Mögliche Auswirkungen: Durchgereichtes Programm und teurere Tickets
In Österreich würde es kaum jemand mit CTS Eventim/Barracuda aufnehmen können. Der Veranstalter DEAG hatte sich 2017, nach dem missglückten „Rock in Vienna“, wieder zurückgezogen.
Bleibt nur ein weiterer maßgeblicher Spieler: Der US-Anbieter Live Nation Entertainment. 2010 schloss sich Live Nation mit dem Kartenverkäufer Ticketmaster zusammen. In den USA, wo der Konzern wichtige Locations und den Ticketverkauf kontrolliert, häufen sich die Beschwerden, u. a. über die Preise. Das wird künftig auch eine Frage für die heimischen Kunden sein. Das Nova Rock lag mit seinen Preisen am unteren Ende des internationalen Niveaus. Und schon die waren nicht niedrig.
Und auch die Festivalprogramme könnten verwechselbarer (böse würde man sagen: noch verwechselbarer) werden. Denn wirtschaftlich vernünftig ist für Eventim, Festivalprogramme oder zumindest Bandpakete aus Deutschland einfach durchzubuchen.
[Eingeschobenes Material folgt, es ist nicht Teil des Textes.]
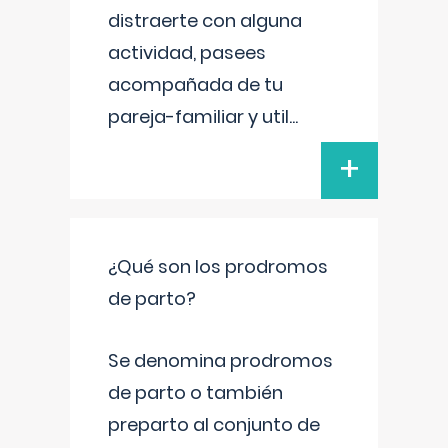
distraerte con alguna
actividad, pasees
acompañada de tu
pareja-familiar y util
...
+
¿Qué son los prodromos
de parto?
Se denomina prodromos
de parto o también
preparto al conjunto de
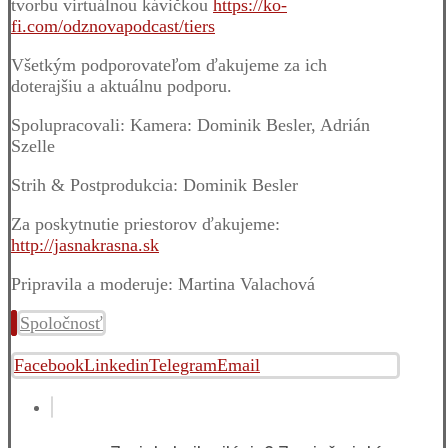
tvorbu virtuálnou kávičkou
https://ko-
fi.com/odznovapodcast/tiers
Všetkým podporovateľom ďakujeme za ich
doterajšiu a aktuálnu podporu.
Spolupracovali:
Kamera: Dominik Besler, Adrián
Szelle
Strih & Postprodukcia: Dominik Besler
Za poskytnutie priestorov ďakujeme:
http://jasnakrasna.sk
Pripravila a moderuje: Martina Valachová
Spoločnosť
Facebook
Linkedin
Telegram
Email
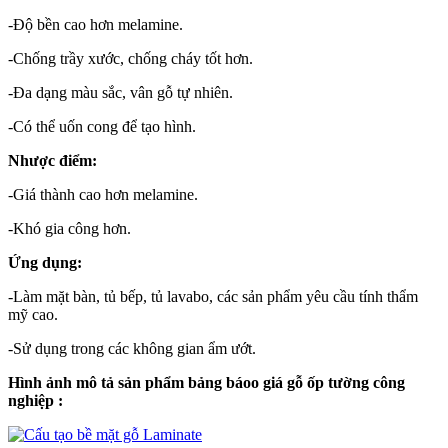
-Độ bền cao hơn melamine.
-Chống trầy xước, chống cháy tốt hơn.
-Đa dạng màu sắc, vân gỗ tự nhiên.
-Có thể uốn cong để tạo hình.
Nhược điểm:
-Giá thành cao hơn melamine.
-Khó gia công hơn.
Ứng dụng:
-Làm mặt bàn, tủ bếp, tủ lavabo, các sản phẩm yêu cầu tính thẩm
mỹ cao.
-Sử dụng trong các không gian ẩm ướt.
Hình ảnh mô tả sản phẩm bảng báoo giá gỗ ốp tường công
nghiệp :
Eben nach Nickelsdorf. Und nach St. Pölten.
Milliarden-Geschäft Konzerte
Der internationale Kampf der Giganten lautet CTS Eventim (D) gegen Live Nation/Ticketmaster (USA). In Sachen Größe haben die Amerikaner die Nase vorn, dafür streifen die Deutschen die höheren Gewinne ein.
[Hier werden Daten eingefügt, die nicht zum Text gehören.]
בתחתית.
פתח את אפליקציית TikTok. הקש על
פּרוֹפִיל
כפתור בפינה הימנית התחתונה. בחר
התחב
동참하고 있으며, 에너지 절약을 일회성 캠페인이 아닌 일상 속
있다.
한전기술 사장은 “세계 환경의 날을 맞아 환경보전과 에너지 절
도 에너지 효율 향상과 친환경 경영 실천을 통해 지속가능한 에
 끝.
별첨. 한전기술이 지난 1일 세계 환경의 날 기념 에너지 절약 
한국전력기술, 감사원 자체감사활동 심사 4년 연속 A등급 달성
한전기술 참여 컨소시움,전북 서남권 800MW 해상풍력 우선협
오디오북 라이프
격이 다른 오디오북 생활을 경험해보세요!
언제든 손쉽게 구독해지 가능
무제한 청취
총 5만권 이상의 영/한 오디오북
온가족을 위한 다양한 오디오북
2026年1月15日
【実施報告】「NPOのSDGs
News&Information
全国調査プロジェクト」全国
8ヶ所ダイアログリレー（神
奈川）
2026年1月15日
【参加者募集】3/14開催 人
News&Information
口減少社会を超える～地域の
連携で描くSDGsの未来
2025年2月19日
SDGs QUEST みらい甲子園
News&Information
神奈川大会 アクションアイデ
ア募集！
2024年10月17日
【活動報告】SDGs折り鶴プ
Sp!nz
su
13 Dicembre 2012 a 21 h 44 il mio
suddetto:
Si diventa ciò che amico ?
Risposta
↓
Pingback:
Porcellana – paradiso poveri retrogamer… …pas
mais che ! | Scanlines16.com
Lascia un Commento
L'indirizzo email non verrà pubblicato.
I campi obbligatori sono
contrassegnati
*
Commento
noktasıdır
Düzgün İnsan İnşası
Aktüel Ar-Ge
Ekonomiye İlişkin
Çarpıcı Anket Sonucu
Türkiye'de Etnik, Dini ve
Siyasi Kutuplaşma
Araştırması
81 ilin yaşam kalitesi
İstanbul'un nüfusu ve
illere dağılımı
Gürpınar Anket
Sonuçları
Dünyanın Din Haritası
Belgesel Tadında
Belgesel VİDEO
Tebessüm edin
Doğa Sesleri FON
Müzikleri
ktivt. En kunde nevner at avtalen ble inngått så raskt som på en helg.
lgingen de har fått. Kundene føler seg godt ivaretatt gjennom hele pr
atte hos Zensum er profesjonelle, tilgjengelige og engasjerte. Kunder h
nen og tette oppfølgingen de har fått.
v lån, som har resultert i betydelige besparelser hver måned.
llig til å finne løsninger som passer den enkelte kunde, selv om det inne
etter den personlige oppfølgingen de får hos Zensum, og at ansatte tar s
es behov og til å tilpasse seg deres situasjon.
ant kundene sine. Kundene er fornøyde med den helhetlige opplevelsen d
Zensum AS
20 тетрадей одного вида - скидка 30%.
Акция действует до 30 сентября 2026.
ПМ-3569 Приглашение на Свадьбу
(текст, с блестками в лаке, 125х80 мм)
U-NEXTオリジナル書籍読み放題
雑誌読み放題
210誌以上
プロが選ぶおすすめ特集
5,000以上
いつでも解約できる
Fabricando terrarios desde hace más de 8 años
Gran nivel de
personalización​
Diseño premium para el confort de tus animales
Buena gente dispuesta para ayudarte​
CTS ist mit dem Ticketverkauf in 21 Ländern Europas vertreten, mit zumeist dominanter Position. Und der Wachstumshunger ist nicht gestillt, wie Zukäufe in Italien, Spanien und jüngst Frankreich zeigen. In Österreich ist vor allem die Plattform oeticket.com bekannt. Und die deutsche Pkw-Maut, für die CTS mit Kapsch TrafficCom (Wien) den Zuschlag erhalten hatte, hatte für Schlagzeilen gesorgt. Trotz des Stornos steuert der Konzern nach neun Monaten auf Rekordkurs: Der Umsatz ist um 16,5 Prozent auf 1,1 Milliarden Euro gestiegen.